Security firm plans golden parachutes

Despite $880 million company loss, officials will be compensated

? Despite losing $880 million last year, Protection One Inc. will pay its five top executives a total $5 million in salary and severance bonuses if they lose their jobs when the security company is sold.

Protection One officials said the financial package was needed to keep the company’s management team in place through the sale. They said it would maximize the price Westar Energy Inc. could get when it sold the company.

But the amount of the package — details of which were included in an annual report filed with the Securities and Exchange Commission — angered consumer advocates who see it as a reward despite the poor performance of the alarm company.

“I wish I could get paid that much for running a business into the ground. The rest of us would be fired and out on the streets begging for unemployment,” said Niki Christopher, a lawyer with the Citizens’ Utility Ratepayer Board, the state advocacy agency for residential and small-business utility customers.

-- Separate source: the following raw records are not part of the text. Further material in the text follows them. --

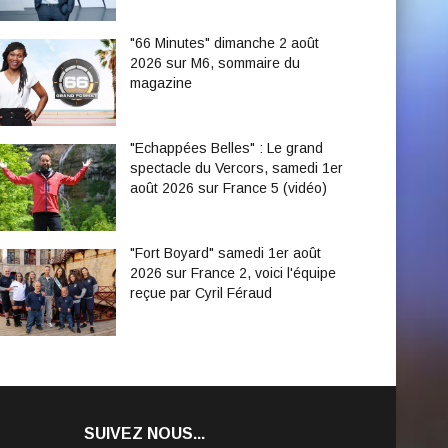
"66 Minutes" dimanche 2 août
2026 sur M6, sommaire du
magazine
"Echappées Belles" : Le grand
spectacle du Vercors, samedi 1er
août 2026 sur France 5 (vidéo)
"Fort Boyard" samedi 1er août
2026 sur France 2, voici l'équipe
reçue par Cyril Féraud
SUIVEZ NOUS...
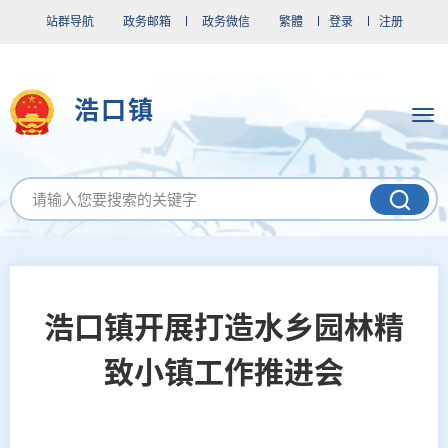
站群导航
政务邮箱
政务微信
繁體
登录
注册
浩口镇
浩口镇开展打造水乡园林精
致小镇工作推进会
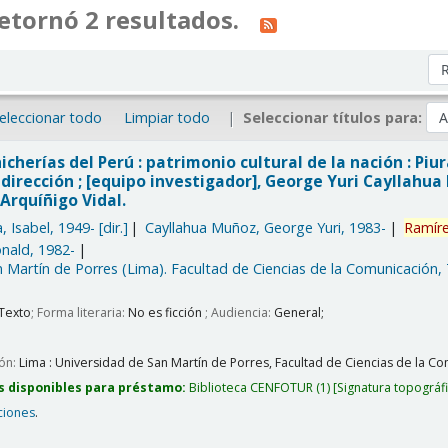
etornó 2 resultados.
Or
eleccionar todo
Limpiar todo
Seleccionar títulos para:
icherías del Perú : patrimonio cultural de la nación : Piu
dirección ; [equipo investigador], George Yuri Cayllahu
Arquíñigo Vidal.
, Isabel
, 1949-
[dir.]
Cayllahua Muñoz, George Yuri
, 1983-
Ramír
nald
, 1982-
 Martín de Porres (Lima). Facultad de Ciencias de la Comunicación,
Texto
; Forma literaria:
No es ficción
; Audiencia:
General;
ión:
Lima :
Universidad de San Martín de Porres, Facultad de Ciencias de la Com
s disponibles para préstamo:
Biblioteca CENFOTUR
(1)
Signatura topográf
ciones
.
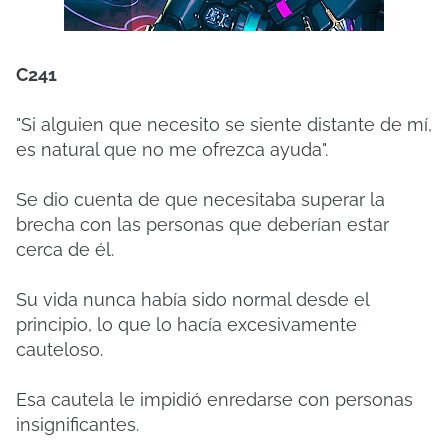
C241
"Si alguien que necesito se siente distante de mí,
es natural que no me ofrezca ayuda".
Se dio cuenta de que necesitaba superar la
brecha con las personas que deberían estar
cerca de él.
Su vida nunca había sido normal desde el
principio, lo que lo hacía excesivamente
cauteloso.
Esa cautela le impidió enredarse con personas
insignificantes.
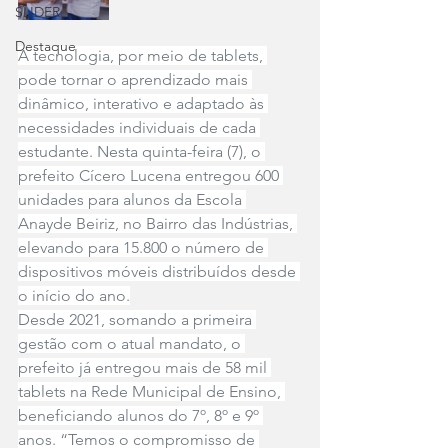
SLIDER
Destaque
A tecnologia, por meio de tablets, 
pode tornar o aprendizado mais 
dinâmico, interativo e adaptado às 
necessidades individuais de cada 
estudante. Nesta quinta-feira (7), o 
prefeito Cícero Lucena entregou 600 
unidades para alunos da Escola 
Anayde Beiriz, no Bairro das Indústrias, 
elevando para 15.800 o número de 
dispositivos móveis distribuídos desde 
o início do ano.
Desde 2021, somando a primeira 
gestão com o atual mandato, o 
prefeito já entregou mais de 58 mil 
tablets na Rede Municipal de Ensino, 
beneficiando alunos do 7º, 8º e 9º 
anos. “Temos o compromisso de 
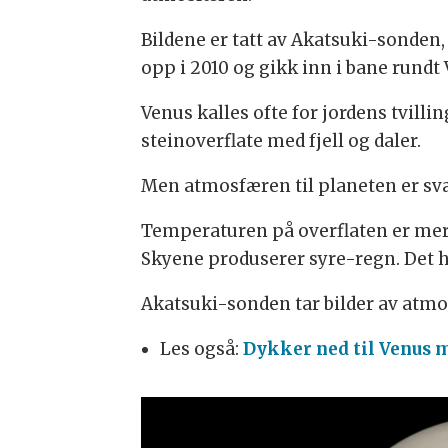
Bildene er tatt av Akatsuki-sonde
opp i 2010 og gikk inn i bane rundt 
Venus kalles ofte for jordens tvilli
steinoverflate med fjell og daler.
Men atmosfæren til planeten er svæ
Temperaturen på overflaten er mer e
Skyene produserer syre-regn. Det h
Akatsuki-sonden tar bilder av atmosf
Les også:
Dykker ned til Venus 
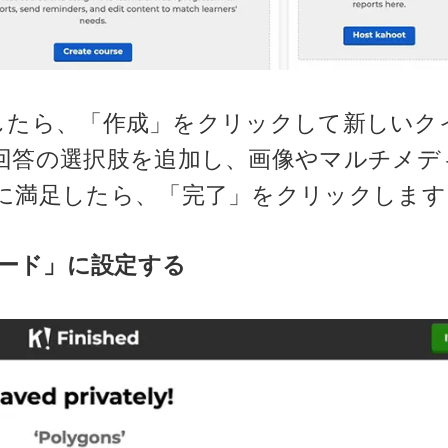
インしたら、「作成」をクリックして新しいク
回答の選択肢を追加し、画像やマルチメデ
に満足したら、「完了」をクリックします
モード」に設定する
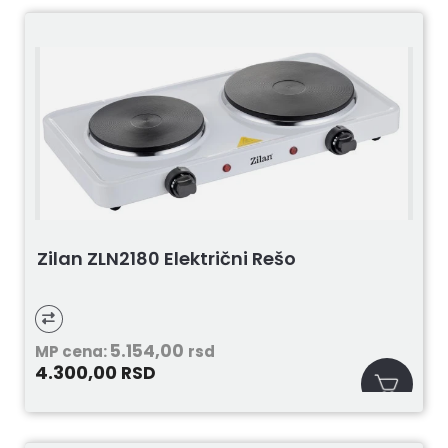
Zilan ZLN2180 Električni Rešo
5.154,00
MP cena:
rsd
4.300,00
RSD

The sale of Protection One is a key part of Westar’s plan to pay down its $3 billion-plus debt.

“I would think a company that just lost $880 million would be conservative with the compensation when the company prepared for a sale,” said James Zakoura, a lawyer for industrial utility customers.

Protection One officials said all but $25 million of its 2002 net loss could be attributed to changes in accounting practices and a drop in the value of intangible assets such as goodwill and customer accounts that predated the current management.

The five executives covered by the new employment agreements are company president and chief executive Richard Ginsberg; executive vice presidents Mike Sands, Darius Nevin and Peter Pefanis; and Steve Williams, president of Protection One’s subsidiary, Multi-Family Security Corp.

If the executives lose their jobs because of the sale, all would be entitled to a payment of three times their annual salaries plus any bonuses they received in the previous year.

All the agreements were put in place March 18, seven days after the Kansas Corporation Commission gave Westar permission to continue funding Protection One while looking for a buyer for it.